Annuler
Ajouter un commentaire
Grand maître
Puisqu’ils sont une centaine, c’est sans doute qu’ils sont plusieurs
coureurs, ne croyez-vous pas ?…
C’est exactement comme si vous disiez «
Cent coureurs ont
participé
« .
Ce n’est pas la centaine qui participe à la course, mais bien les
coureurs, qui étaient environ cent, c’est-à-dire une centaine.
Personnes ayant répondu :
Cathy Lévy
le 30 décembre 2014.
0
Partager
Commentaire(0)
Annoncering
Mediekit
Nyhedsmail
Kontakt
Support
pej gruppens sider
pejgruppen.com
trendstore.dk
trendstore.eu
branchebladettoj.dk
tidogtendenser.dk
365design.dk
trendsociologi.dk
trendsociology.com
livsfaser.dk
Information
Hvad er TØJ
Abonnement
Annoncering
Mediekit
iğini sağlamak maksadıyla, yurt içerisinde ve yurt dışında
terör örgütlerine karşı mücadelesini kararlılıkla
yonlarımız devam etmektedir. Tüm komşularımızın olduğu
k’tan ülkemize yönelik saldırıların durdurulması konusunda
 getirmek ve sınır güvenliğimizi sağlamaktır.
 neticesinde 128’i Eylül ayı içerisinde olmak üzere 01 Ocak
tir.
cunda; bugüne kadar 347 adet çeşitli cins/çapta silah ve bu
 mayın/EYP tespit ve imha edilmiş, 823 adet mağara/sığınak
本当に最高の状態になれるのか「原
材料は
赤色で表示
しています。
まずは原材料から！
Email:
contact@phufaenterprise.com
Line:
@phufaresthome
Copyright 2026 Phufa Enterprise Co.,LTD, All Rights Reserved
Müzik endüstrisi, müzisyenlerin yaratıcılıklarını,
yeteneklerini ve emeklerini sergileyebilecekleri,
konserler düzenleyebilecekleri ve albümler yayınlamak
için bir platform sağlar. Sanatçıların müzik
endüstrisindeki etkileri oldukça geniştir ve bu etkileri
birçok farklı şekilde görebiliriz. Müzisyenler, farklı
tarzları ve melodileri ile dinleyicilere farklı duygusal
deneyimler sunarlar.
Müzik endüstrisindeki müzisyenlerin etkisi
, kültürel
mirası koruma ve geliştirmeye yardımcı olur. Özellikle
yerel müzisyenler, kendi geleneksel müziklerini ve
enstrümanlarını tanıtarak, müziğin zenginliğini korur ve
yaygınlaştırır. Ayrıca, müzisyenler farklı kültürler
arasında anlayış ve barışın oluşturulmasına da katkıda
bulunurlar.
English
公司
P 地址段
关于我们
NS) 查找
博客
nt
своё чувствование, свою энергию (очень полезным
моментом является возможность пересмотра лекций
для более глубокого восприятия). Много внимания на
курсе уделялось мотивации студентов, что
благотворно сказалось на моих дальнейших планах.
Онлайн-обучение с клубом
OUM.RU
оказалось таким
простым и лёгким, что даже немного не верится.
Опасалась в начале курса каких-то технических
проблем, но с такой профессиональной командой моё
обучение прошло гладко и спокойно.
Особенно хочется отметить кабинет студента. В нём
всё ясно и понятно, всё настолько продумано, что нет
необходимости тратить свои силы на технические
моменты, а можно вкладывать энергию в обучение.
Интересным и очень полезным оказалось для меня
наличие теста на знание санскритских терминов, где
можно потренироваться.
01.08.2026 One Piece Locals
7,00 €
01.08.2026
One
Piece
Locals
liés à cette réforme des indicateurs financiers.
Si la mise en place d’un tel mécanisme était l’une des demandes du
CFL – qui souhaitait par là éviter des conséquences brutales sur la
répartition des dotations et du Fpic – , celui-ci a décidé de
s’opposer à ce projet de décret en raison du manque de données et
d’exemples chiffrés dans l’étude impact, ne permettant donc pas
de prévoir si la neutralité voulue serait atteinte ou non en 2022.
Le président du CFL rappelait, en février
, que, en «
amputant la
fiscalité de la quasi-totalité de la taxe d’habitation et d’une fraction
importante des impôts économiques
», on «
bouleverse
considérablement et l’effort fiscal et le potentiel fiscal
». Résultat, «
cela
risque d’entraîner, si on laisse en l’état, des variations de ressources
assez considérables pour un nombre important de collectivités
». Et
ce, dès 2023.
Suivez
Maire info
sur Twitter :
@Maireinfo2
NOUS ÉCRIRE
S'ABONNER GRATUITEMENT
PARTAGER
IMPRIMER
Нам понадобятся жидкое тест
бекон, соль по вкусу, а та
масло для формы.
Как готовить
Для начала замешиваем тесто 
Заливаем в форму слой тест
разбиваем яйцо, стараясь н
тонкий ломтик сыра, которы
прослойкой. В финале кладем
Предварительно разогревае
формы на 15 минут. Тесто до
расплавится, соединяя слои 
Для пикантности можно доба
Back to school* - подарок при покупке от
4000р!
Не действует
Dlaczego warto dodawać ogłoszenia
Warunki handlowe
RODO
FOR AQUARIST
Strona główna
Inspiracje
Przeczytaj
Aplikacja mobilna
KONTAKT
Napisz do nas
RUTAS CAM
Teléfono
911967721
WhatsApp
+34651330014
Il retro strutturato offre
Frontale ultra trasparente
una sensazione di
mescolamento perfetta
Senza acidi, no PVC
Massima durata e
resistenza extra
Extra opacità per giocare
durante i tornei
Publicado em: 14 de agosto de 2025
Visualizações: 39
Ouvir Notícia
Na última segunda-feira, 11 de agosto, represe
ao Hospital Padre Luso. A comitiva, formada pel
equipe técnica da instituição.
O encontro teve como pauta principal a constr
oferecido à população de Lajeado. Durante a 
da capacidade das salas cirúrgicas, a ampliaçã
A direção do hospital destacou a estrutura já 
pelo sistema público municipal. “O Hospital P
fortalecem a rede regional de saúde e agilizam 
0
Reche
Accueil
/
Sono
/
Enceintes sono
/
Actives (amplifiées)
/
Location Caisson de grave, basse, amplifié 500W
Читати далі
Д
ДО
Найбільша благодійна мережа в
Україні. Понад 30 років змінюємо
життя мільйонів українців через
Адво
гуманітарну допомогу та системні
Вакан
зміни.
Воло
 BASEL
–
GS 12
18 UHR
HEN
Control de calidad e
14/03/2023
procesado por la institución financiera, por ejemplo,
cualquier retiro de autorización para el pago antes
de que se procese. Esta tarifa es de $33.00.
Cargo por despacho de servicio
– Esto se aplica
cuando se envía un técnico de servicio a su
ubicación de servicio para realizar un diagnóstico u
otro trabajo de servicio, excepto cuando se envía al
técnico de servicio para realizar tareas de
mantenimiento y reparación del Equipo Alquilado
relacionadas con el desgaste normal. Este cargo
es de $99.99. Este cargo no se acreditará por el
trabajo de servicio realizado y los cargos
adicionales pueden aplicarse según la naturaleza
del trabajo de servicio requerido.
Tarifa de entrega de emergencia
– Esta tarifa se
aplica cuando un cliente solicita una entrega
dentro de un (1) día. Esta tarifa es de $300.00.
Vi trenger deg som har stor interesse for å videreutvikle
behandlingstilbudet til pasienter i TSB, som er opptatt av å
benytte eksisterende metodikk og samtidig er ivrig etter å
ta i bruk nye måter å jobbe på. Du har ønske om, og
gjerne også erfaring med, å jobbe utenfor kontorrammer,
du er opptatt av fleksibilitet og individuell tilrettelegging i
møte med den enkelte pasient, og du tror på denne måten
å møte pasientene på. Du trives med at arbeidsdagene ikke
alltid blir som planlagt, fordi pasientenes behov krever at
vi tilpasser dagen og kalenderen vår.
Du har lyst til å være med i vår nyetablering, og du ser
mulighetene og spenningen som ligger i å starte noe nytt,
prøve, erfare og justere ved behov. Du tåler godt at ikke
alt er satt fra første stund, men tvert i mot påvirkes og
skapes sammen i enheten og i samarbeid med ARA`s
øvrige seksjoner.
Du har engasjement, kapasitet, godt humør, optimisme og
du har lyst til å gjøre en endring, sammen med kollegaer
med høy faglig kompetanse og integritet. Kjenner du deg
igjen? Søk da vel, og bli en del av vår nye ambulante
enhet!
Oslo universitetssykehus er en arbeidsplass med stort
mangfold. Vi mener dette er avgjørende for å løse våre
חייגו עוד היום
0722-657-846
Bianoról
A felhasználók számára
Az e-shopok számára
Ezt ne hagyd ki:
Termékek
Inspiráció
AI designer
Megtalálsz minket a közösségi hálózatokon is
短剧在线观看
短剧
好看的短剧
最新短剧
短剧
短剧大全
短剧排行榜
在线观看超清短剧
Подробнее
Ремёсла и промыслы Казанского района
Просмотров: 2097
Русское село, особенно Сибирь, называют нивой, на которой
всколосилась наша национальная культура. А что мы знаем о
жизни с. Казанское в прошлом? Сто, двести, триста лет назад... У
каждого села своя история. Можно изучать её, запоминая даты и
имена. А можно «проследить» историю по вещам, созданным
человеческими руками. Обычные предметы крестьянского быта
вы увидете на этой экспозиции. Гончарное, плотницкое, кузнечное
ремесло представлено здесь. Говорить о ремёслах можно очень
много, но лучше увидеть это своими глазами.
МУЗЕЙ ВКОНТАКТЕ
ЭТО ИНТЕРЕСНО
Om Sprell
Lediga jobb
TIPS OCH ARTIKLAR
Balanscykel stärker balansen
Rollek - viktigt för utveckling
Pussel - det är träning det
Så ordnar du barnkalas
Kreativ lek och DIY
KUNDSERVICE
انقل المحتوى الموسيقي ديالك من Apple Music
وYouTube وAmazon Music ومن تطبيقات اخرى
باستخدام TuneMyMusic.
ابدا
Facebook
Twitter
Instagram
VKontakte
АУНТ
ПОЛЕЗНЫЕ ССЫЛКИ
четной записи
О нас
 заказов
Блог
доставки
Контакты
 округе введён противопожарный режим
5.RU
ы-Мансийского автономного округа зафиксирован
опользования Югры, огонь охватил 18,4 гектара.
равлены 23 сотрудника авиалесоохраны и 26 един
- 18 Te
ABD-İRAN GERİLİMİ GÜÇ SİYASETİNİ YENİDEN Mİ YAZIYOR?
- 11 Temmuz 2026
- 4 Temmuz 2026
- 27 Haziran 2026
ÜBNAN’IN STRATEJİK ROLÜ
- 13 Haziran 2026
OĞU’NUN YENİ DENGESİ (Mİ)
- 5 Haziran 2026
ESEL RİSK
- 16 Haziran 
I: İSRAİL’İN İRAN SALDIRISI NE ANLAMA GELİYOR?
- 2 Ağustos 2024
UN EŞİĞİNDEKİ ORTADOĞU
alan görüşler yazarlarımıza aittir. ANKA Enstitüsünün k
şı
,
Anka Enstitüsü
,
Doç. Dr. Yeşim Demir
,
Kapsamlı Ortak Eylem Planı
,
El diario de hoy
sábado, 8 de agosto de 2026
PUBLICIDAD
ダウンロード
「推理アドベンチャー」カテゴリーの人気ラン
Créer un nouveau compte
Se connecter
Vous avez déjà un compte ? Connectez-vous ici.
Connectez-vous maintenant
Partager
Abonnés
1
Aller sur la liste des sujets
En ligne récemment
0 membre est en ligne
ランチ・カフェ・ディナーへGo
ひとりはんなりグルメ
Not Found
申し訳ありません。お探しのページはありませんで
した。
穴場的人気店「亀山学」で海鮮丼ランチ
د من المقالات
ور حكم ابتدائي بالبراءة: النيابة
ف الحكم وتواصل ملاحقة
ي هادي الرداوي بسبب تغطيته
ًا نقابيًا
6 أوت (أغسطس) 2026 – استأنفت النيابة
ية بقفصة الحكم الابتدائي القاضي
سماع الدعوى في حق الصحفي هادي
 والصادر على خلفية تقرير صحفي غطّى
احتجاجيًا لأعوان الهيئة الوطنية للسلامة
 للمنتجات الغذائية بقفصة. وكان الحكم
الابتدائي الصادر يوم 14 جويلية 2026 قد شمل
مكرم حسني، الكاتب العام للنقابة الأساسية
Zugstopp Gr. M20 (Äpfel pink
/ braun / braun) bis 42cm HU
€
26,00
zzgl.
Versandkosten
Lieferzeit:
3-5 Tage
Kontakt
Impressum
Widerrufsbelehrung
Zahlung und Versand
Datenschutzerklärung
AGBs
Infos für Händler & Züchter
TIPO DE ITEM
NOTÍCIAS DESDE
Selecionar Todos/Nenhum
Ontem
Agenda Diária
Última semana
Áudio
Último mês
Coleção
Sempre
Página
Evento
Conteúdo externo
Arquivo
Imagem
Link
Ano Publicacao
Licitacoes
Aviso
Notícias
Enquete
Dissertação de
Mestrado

## TO DO
Render the items from the first line through the line containing "getirmek ve sınır güvenliğimizi sağlamaktır.", including that line, as a Markdown table with the columns Row and Line text. Number each line, and leave out blank lines.

## SOLUTION FOR THIS EXERCISE
| Row | Line text |
|---|---|
| 1 | Annuler |
| 2 | Ajouter un commentaire |
| 3 | Grand maître |
| 4 | Puisqu’ils sont une centaine, c’est sans doute qu’ils sont plusieurs |
| 5 | coureurs, ne croyez-vous pas ?… |
| 6 | C’est exactement comme si vous disiez « |
| 7 | Cent coureurs ont |
| 8 | participé |
| 9 | « . |
| 10 | Ce n’est pas la centaine qui participe à la course, mais bien les |
| 11 | coureurs, qui étaient environ cent, c’est-à-dire une centaine. |
| 12 | Personnes ayant répondu : |
| 13 | Cathy Lévy |
| 14 | le 30 décembre 2014. |
| 15 | 0 |
| 16 | Partager |
| 17 | Commentaire(0) |
| 18 | Annoncering |
| 19 | Mediekit |
| 20 | Nyhedsmail |
| 21 | Kontakt |
| 22 | Support |
| 23 | pej gruppens sider |
| 24 | pejgruppen.com |
| 25 | trendstore.dk |
| 26 | trendstore.eu |
| 27 | branchebladettoj.dk |
| 28 | tidogtendenser.dk |
| 29 | 365design.dk |
| 30 | trendsociologi.dk |
| 31 | trendsociology.com |
| 32 | livsfaser.dk |
| 33 | Information |
| 34 | Hvad er TØJ |
| 35 | Abonnement |
| 36 | Annoncering |
| 37 | Mediekit |
| 38 | iğini sağlamak maksadıyla, yurt içerisinde ve yurt dışında |
| 39 | terör örgütlerine karşı mücadelesini kararlılıkla |
| 40 | yonlarımız devam etmektedir. Tüm komşularımızın olduğu |
| 41 | k’tan ülkemize yönelik saldırıların durdurulması konusunda |
| 42 |  getirmek ve sınır güvenliğimizi sağlamaktır. |